What the exercise asks –
Using the exact wording, repeat every line of the material.
* * * *
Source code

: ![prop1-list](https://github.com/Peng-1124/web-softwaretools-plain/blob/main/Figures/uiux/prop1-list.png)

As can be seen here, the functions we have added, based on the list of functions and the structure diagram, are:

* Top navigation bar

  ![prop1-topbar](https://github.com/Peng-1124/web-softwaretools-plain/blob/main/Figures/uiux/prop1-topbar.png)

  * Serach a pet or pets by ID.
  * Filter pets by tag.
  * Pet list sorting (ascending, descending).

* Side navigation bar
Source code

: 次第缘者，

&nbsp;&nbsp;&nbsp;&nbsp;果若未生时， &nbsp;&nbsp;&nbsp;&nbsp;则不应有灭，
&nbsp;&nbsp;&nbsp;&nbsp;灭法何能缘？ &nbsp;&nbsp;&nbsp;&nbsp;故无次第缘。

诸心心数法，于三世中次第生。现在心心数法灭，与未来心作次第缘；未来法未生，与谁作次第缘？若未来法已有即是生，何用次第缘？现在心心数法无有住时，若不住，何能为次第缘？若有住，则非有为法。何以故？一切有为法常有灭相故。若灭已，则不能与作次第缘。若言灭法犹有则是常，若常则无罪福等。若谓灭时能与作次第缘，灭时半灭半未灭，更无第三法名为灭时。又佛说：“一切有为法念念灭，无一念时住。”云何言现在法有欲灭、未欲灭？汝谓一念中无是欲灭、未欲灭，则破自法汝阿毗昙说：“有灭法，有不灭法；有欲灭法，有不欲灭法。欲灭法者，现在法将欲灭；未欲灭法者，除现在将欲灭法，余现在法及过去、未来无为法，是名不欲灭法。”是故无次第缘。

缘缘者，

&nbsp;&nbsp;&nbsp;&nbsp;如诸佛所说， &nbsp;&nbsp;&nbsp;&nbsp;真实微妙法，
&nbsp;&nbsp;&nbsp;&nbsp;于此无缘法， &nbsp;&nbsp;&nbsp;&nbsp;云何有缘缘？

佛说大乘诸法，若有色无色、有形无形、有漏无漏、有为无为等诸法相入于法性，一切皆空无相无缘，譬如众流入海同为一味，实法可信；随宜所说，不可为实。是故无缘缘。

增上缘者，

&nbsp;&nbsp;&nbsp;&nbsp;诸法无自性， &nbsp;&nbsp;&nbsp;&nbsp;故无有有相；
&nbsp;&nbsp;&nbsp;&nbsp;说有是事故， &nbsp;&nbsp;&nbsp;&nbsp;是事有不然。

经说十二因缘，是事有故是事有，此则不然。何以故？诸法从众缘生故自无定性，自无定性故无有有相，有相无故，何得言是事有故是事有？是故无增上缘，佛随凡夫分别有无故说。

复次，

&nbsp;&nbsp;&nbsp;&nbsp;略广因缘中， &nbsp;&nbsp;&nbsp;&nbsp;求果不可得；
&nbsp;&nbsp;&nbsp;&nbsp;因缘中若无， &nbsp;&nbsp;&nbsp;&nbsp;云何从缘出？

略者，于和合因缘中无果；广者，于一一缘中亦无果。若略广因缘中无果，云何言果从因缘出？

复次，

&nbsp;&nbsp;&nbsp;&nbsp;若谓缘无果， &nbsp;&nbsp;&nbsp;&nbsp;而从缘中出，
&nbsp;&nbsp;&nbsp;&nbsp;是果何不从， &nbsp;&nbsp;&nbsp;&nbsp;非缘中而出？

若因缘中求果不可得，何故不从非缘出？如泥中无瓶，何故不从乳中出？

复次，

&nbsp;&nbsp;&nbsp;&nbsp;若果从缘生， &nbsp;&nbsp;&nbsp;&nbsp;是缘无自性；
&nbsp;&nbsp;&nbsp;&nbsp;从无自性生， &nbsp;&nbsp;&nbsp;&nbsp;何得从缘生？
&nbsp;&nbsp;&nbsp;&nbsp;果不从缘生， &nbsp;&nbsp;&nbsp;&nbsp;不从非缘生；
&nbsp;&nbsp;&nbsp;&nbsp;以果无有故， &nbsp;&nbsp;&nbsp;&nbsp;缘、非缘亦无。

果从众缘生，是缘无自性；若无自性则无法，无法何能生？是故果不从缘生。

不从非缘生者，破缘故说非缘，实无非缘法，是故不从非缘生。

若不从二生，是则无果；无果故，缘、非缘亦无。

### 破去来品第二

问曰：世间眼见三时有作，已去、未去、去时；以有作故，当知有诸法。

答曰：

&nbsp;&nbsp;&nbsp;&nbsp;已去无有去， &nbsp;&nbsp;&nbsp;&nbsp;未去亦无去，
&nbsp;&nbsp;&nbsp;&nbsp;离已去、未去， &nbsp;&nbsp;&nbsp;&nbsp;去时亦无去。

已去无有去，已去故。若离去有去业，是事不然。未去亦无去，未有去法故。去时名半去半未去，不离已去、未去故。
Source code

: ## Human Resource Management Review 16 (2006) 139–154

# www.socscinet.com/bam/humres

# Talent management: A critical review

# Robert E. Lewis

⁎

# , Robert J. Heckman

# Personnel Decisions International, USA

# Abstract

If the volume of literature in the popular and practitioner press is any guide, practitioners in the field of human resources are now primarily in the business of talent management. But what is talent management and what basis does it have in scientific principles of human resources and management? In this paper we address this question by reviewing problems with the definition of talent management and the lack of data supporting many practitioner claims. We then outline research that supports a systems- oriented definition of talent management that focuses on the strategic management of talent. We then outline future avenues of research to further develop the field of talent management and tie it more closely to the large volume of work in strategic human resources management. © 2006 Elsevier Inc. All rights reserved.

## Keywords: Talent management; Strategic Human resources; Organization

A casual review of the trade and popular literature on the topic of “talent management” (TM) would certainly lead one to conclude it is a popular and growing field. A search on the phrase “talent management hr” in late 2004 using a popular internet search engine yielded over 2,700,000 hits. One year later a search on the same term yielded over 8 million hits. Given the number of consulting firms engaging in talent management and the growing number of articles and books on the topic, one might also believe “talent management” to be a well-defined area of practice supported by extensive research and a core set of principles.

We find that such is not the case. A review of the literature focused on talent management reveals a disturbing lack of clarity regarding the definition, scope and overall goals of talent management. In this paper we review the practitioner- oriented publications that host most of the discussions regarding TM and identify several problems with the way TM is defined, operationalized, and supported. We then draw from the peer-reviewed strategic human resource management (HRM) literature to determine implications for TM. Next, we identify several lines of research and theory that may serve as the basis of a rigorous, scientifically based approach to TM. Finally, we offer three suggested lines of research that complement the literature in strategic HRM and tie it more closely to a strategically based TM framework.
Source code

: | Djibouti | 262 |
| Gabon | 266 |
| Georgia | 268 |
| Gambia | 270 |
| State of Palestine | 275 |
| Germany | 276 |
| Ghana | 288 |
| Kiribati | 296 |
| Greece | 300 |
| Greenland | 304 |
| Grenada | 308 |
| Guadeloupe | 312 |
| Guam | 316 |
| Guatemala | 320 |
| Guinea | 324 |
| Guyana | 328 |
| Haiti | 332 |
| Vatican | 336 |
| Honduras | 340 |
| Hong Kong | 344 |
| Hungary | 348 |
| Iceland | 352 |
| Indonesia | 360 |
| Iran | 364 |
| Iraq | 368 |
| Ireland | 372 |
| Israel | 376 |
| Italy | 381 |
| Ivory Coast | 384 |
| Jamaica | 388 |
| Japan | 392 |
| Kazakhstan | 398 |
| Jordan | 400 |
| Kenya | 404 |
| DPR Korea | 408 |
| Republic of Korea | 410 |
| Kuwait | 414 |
* * * *
Task response –
Source code

: ![prop1-list](https://github.com/Peng-1124/web-softwaretools-plain/blob/main/Figures/uiux/prop1-list.png)

As can be seen here, the functions we have added, based on the list of functions and the structure diagram, are:

* Top navigation bar

  ![prop1-topbar](https://github.com/Peng-1124/web-softwaretools-plain/blob/main/Figures/uiux/prop1-topbar.png)

  * Serach a pet or pets by ID.
  * Filter pets by tag.
  * Pet list sorting (ascending, descending).

* Side navigation bar
Source code

: 次第缘者，

&nbsp;&nbsp;&nbsp;&nbsp;果若未生时， &nbsp;&nbsp;&nbsp;&nbsp;则不应有灭，
&nbsp;&nbsp;&nbsp;&nbsp;灭法何能缘？ &nbsp;&nbsp;&nbsp;&nbsp;故无次第缘。

诸心心数法，于三世中次第生。现在心心数法灭，与未来心作次第缘；未来法未生，与谁作次第缘？若未来法已有即是生，何用次第缘？现在心心数法无有住时，若不住，何能为次第缘？若有住，则非有为法。何以故？一切有为法常有灭相故。若灭已，则不能与作次第缘。若言灭法犹有则是常，若常则无罪福等。若谓灭时能与作次第缘，灭时半灭半未灭，更无第三法名为灭时。又佛说：“一切有为法念念灭，无一念时住。”云何言现在法有欲灭、未欲灭？汝谓一念中无是欲灭、未欲灭，则破自法汝阿毗昙说：“有灭法，有不灭法；有欲灭法，有不欲灭法。欲灭法者，现在法将欲灭；未欲灭法者，除现在将欲灭法，余现在法及过去、未来无为法，是名不欲灭法。”是故无次第缘。

缘缘者，

&nbsp;&nbsp;&nbsp;&nbsp;如诸佛所说， &nbsp;&nbsp;&nbsp;&nbsp;真实微妙法，
&nbsp;&nbsp;&nbsp;&nbsp;于此无缘法， &nbsp;&nbsp;&nbsp;&nbsp;云何有缘缘？

佛说大乘诸法，若有色无色、有形无形、有漏无漏、有为无为等诸法相入于法性，一切皆空无相无缘，譬如众流入海同为一味，实法可信；随宜所说，不可为实。是故无缘缘。

增上缘者，

&nbsp;&nbsp;&nbsp;&nbsp;诸法无自性， &nbsp;&nbsp;&nbsp;&nbsp;故无有有相；
&nbsp;&nbsp;&nbsp;&nbsp;说有是事故， &nbsp;&nbsp;&nbsp;&nbsp;是事有不然。

经说十二因缘，是事有故是事有，此则不然。何以故？诸法从众缘生故自无定性，自无定性故无有有相，有相无故，何得言是事有故是事有？是故无增上缘，佛随凡夫分别有无故说。

复次，

&nbsp;&nbsp;&nbsp;&nbsp;略广因缘中， &nbsp;&nbsp;&nbsp;&nbsp;求果不可得；
&nbsp;&nbsp;&nbsp;&nbsp;因缘中若无， &nbsp;&nbsp;&nbsp;&nbsp;云何从缘出？

略者，于和合因缘中无果；广者，于一一缘中亦无果。若略广因缘中无果，云何言果从因缘出？

复次，

&nbsp;&nbsp;&nbsp;&nbsp;若谓缘无果， &nbsp;&nbsp;&nbsp;&nbsp;而从缘中出，
&nbsp;&nbsp;&nbsp;&nbsp;是果何不从， &nbsp;&nbsp;&nbsp;&nbsp;非缘中而出？

若因缘中求果不可得，何故不从非缘出？如泥中无瓶，何故不从乳中出？

复次，

&nbsp;&nbsp;&nbsp;&nbsp;若果从缘生， &nbsp;&nbsp;&nbsp;&nbsp;是缘无自性；
&nbsp;&nbsp;&nbsp;&nbsp;从无自性生， &nbsp;&nbsp;&nbsp;&nbsp;何得从缘生？
&nbsp;&nbsp;&nbsp;&nbsp;果不从缘生， &nbsp;&nbsp;&nbsp;&nbsp;不从非缘生；
&nbsp;&nbsp;&nbsp;&nbsp;以果无有故， &nbsp;&nbsp;&nbsp;&nbsp;缘、非缘亦无。

果从众缘生，是缘无自性；若无自性则无法，无法何能生？是故果不从缘生。

不从非缘生者，破缘故说非缘，实无非缘法，是故不从非缘生。

若不从二生，是则无果；无果故，缘、非缘亦无。

### 破去来品第二

问曰：世间眼见三时有作，已去、未去、去时；以有作故，当知有诸法。

答曰：

&nbsp;&nbsp;&nbsp;&nbsp;已去无有去， &nbsp;&nbsp;&nbsp;&nbsp;未去亦无去，
&nbsp;&nbsp;&nbsp;&nbsp;离已去、未去， &nbsp;&nbsp;&nbsp;&nbsp;去时亦无去。

已去无有去，已去故。若离去有去业，是事不然。未去亦无去，未有去法故。去时名半去半未去，不离已去、未去故。
Source code

: ## Human Resource Management Review 16 (2006) 139–154

# www.socscinet.com/bam/humres

# Talent management: A critical review

# Robert E. Lewis

⁎

# , Robert J. Heckman

# Personnel Decisions International, USA

# Abstract

If the volume of literature in the popular and practitioner press is any guide, practitioners in the field of human resources are now primarily in the business of talent management. But what is talent management and what basis does it have in scientific principles of human resources and management? In this paper we address this question by reviewing problems with the definition of talent management and the lack of data supporting many practitioner claims. We then outline research that supports a systems- oriented definition of talent management that focuses on the strategic management of talent. We then outline future avenues of research to further develop the field of talent management and tie it more closely to the large volume of work in strategic human resources management. © 2006 Elsevier Inc. All rights reserved.

## Keywords: Talent management; Strategic Human resources; Organization

A casual review of the trade and popular literature on the topic of “talent management” (TM) would certainly lead one to conclude it is a popular and growing field. A search on the phrase “talent management hr” in late 2004 using a popular internet search engine yielded over 2,700,000 hits. One year later a search on the same term yielded over 8 million hits. Given the number of consulting firms engaging in talent management and the growing number of articles and books on the topic, one might also believe “talent management” to be a well-defined area of practice supported by extensive research and a core set of principles.

We find that such is not the case. A review of the literature focused on talent management reveals a disturbing lack of clarity regarding the definition, scope and overall goals of talent management. In this paper we review the practitioner- oriented publications that host most of the discussions regarding TM and identify several problems with the way TM is defined, operationalized, and supported. We then draw from the peer-reviewed strategic human resource management (HRM) literature to determine implications for TM. Next, we identify several lines of research and theory that may serve as the basis of a rigorous, scientifically based approach to TM. Finally, we offer three suggested lines of research that complement the literature in strategic HRM and tie it more closely to a strategically based TM framework.
Source code

: | Djibouti | 262 |
| Gabon | 266 |
| Georgia | 268 |
| Gambia | 270 |
| State of Palestine | 275 |
| Germany | 276 |
| Ghana | 288 |
| Kiribati | 296 |
| Greece | 300 |
| Greenland | 304 |
| Grenada | 308 |
| Guadeloupe | 312 |
| Guam | 316 |
| Guatemala | 320 |
| Guinea | 324 |
| Guyana | 328 |
| Haiti | 332 |
| Vatican | 336 |
| Honduras | 340 |
| Hong Kong | 344 |
| Hungary | 348 |
| Iceland | 352 |
| Indonesia | 360 |
| Iran | 364 |
| Iraq | 368 |
| Ireland | 372 |
| Israel | 376 |
| Italy | 381 |
| Ivory Coast | 384 |
| Jamaica | 388 |
| Japan | 392 |
| Kazakhstan | 398 |
| Jordan | 400 |
| Kenya | 404 |
| DPR Korea | 408 |
| Republic of Korea | 410 |
| Kuwait | 414 |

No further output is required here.